Things that go bump in the night

by Alysun O'Brien

A break-in at Theme House One on Jan. 19 has compromised the safety of residents and brought up discussion of more strident security measures.

The break-in happened around midnight when the perpetrators gained access through a basement window that was unlocked because it was broken. Junior Lisa Croat was inside at the time the incident occurred.

“I think I was the one that scared them away,” said Croat.

There was not a report of anything being stolen or damaged except for some food that might have been taken. The perpetrators have not been caught either.

“I don’t know who they were,” said Croat. “I couldn’t see them.”

The break in was reported to security on Monday morning, and the window lock was fixed as soon as it could be reported to maintenance.

The residents in the house feel comfortable with the things that have been fixed and are no longer concerned about security problems in their house. After all the repairs were made, the residents did not feel as if there were any more changes they needed to make.

“[Maintenance] made the house a lot safer,” said Croat. “They went out of their way to take away our fears. We feel completely fine.”

Chris Frerichs, director of security, said it is crucial for students to inform security as soon as possible concerning matters of safety that could result in something like a break-in or theft.

“We need to know things like if doors are not latching properly and if windows are not able to be locked,” said Frerichs.

Theme house residents usually stress the most concern to security about items being missing or stolen when the house has had people over and the residents have not been able to control who is there.

Frerichs suggests theme house residents take additional precautions to assure their safety.

“Be aware. Make sure everything locks that should lock,” said Frerichs. “Keep the house locked and make sure to control the access of people in and out of the house.”

Despite warnings, some theme house residents say security is not of a high concern to them or the other residents in their houses.

“It is not really a problem to us. We leave our door unlocked at night,” said junior Josh Beinke, who lives in a theme house.”

Frerichs said each theme house resident is given a standard key for the exterior doors of their house as well as combinations for the punch combos on the bedroom doors.
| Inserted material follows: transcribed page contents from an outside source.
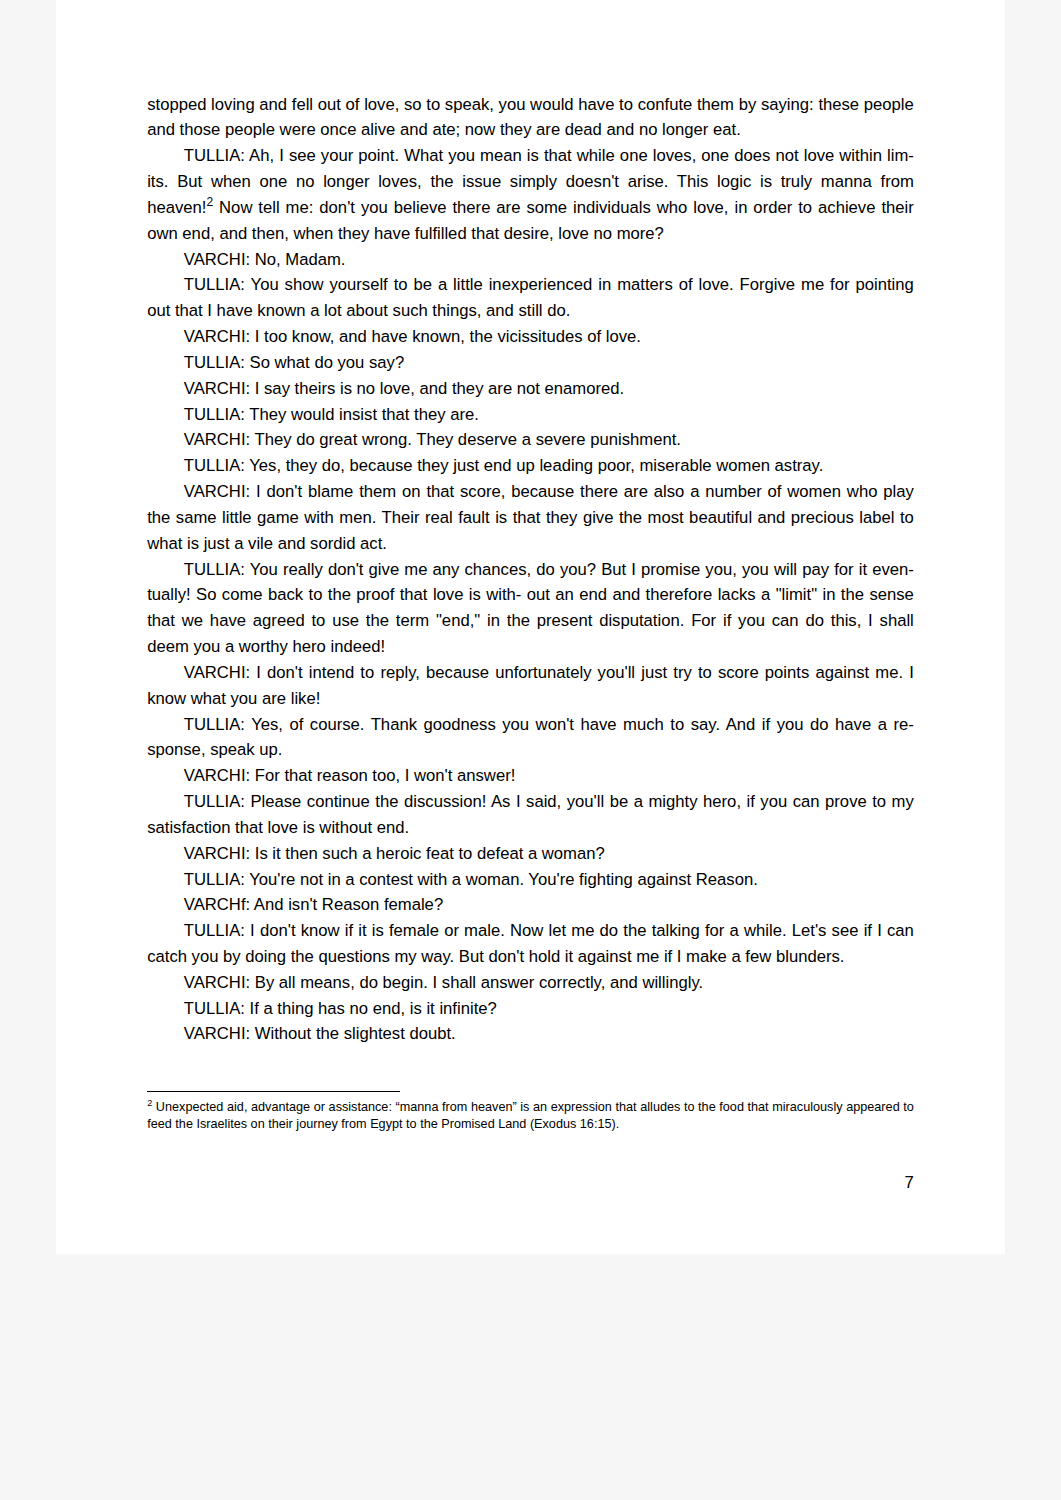stopped loving and fell out of love, so to speak, you would have to confute them by saying: these people and those people were once alive and ate; now they are dead and no longer eat.
TULLIA: Ah, I see your point. What you mean is that while one loves, one does not love within limits. But when one no longer loves, the issue simply doesn't arise. This logic is truly manna from heaven!2 Now tell me: don't you believe there are some individuals who love, in order to achieve their own end, and then, when they have fulfilled that desire, love no more?
VARCHI: No, Madam.
TULLIA: You show yourself to be a little inexperienced in matters of love. Forgive me for pointing out that I have known a lot about such things, and still do.
VARCHI: I too know, and have known, the vicissitudes of love.
TULLIA: So what do you say?
VARCHI: I say theirs is no love, and they are not enamored.
TULLIA: They would insist that they are.
VARCHI: They do great wrong. They deserve a severe punishment.
TULLIA: Yes, they do, because they just end up leading poor, miserable women astray.
VARCHI: I don't blame them on that score, because there are also a number of women who play the same little game with men. Their real fault is that they give the most beautiful and precious label to what is just a vile and sordid act.
TULLIA: You really don't give me any chances, do you? But I promise you, you will pay for it eventually! So come back to the proof that love is with- out an end and therefore lacks a "limit" in the sense that we have agreed to use the term "end," in the present disputation. For if you can do this, I shall deem you a worthy hero indeed!
VARCHI: I don't intend to reply, because unfortunately you'll just try to score points against me. I know what you are like!
TULLIA: Yes, of course. Thank goodness you won't have much to say. And if you do have a response, speak up.
VARCHI: For that reason too, I won't answer!
TULLIA: Please continue the discussion! As I said, you'll be a mighty hero, if you can prove to my satisfaction that love is without end.
VARCHI: Is it then such a heroic feat to defeat a woman?
TULLIA: You're not in a contest with a woman. You're fighting against Reason.
VARCHf: And isn't Reason female?
TULLIA: I don't know if it is female or male. Now let me do the talking for a while. Let's see if I can catch you by doing the questions my way. But don't hold it against me if I make a few blunders.
VARCHI: By all means, do begin. I shall answer correctly, and willingly.
TULLIA: If a thing has no end, is it infinite?
VARCHI: Without the slightest doubt.
2 Unexpected aid, advantage or assistance: “manna from heaven” is an expression that alludes to the food that miraculously appeared to feed the Israelites on their journey from Egypt to the Promised Land (Exodus 16:15).
7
“We feel pretty secure,” said senior Jesse Nelson, a resident of theme house seven. “We’ve never had any problems.”

The question arose about implementing the proximity ID card system with the theme houses, the system used in the dorms and apartments that gives residents access with their student ID cards.

This topic was discussed when the new key system was installed in other residences.
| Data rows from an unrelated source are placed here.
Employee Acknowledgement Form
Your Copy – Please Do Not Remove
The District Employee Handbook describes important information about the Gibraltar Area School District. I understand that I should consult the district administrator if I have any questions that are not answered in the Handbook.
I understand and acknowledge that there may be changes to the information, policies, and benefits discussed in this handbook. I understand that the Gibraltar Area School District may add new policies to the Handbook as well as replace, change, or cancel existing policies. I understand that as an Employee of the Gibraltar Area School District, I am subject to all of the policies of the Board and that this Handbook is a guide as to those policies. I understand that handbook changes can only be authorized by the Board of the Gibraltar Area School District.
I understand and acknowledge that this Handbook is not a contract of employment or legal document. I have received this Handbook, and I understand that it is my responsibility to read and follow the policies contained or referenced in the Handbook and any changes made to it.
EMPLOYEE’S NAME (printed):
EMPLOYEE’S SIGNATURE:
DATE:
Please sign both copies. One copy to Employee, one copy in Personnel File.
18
“Theme houses have been considered for the next phase for this new system,” said Frerichs.

The new key system that was installed last summer allows security to see the dates and times the buildings were accessed. It is also possible to determine who accessed the building and what, if anything, happened at the door.
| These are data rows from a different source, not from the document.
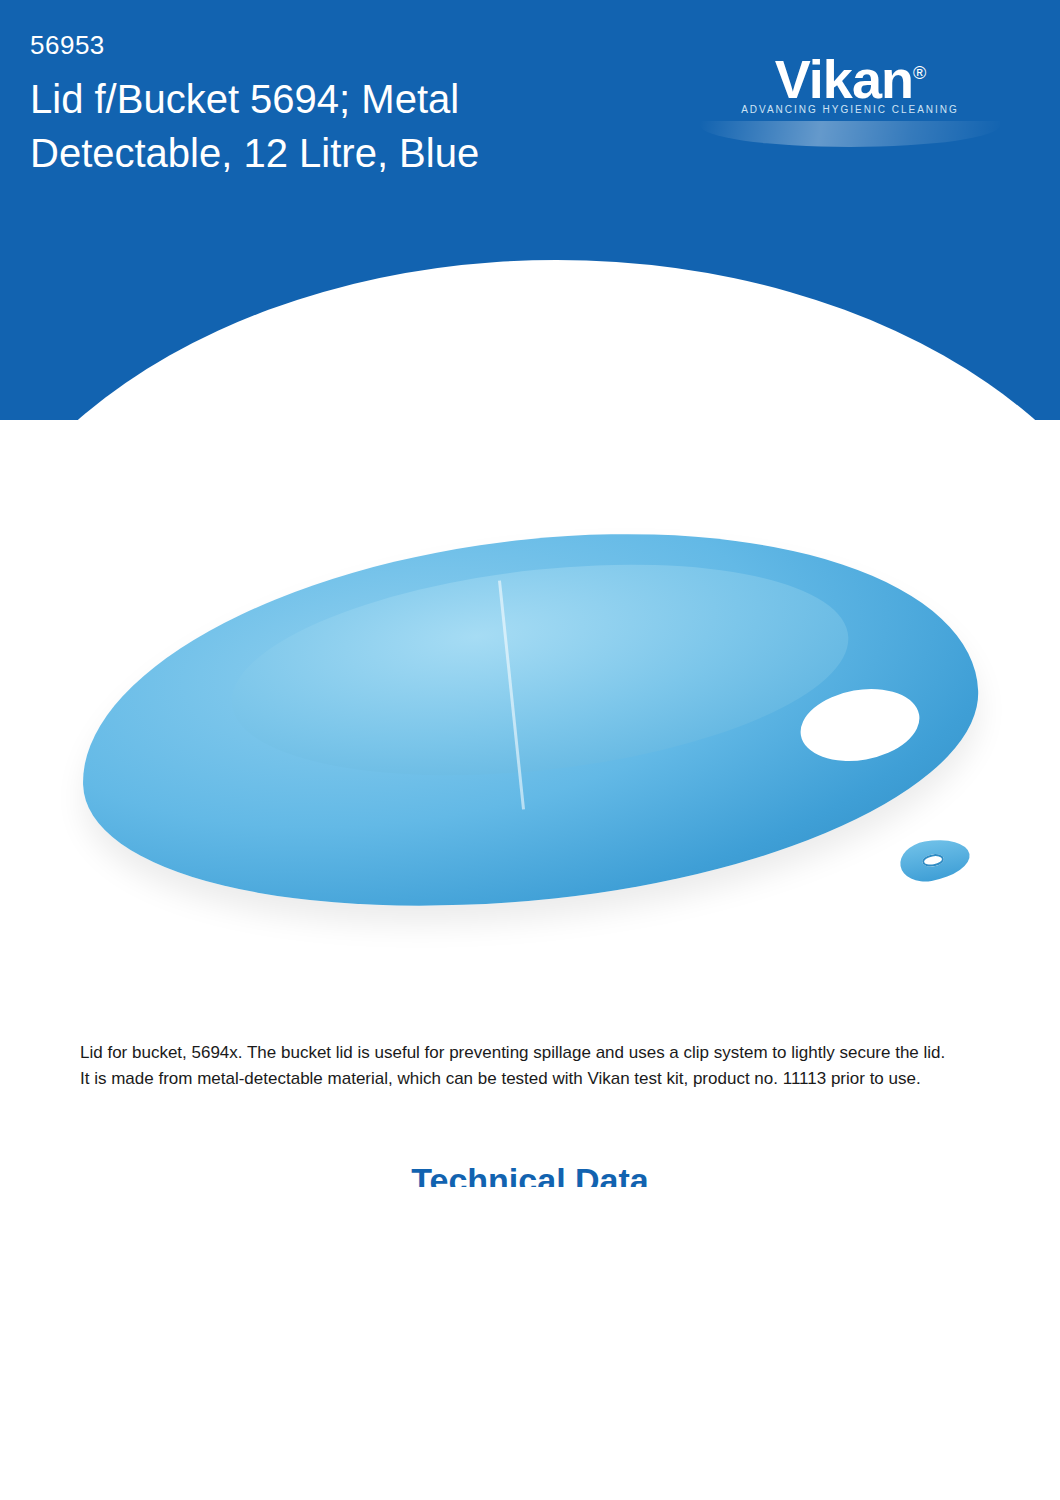56953
Lid f/Bucket 5694; Metal Detectable, 12 Litre, Blue
Vikan®
ADVANCING HYGIENIC CLEANING
Lid for bucket, 5694x. The bucket lid is useful for preventing spillage and uses a clip system to lightly secure the lid.
It is made from metal-detectable material, which can be tested with Vikan test kit, product no. 11113 prior to use.
Technical Data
“Using ID cards would probably be a lot easier, not everyone carries their key around,” said Nelson. “But someone is usually always home so the doors aren’t locked that often.”

Frerichs cautioned students of the importance of notifying security about similar incidents.

“If there are issues and concerns about security do not assume that someone else has reported it. Report it yourself to ensure that things get done and do it as soon as possible.”

With new locks adorning their doors and windows, the residents in Theme House One feel more comfortable at their house.

“We are very thankful for what everyone has done,” said Croat.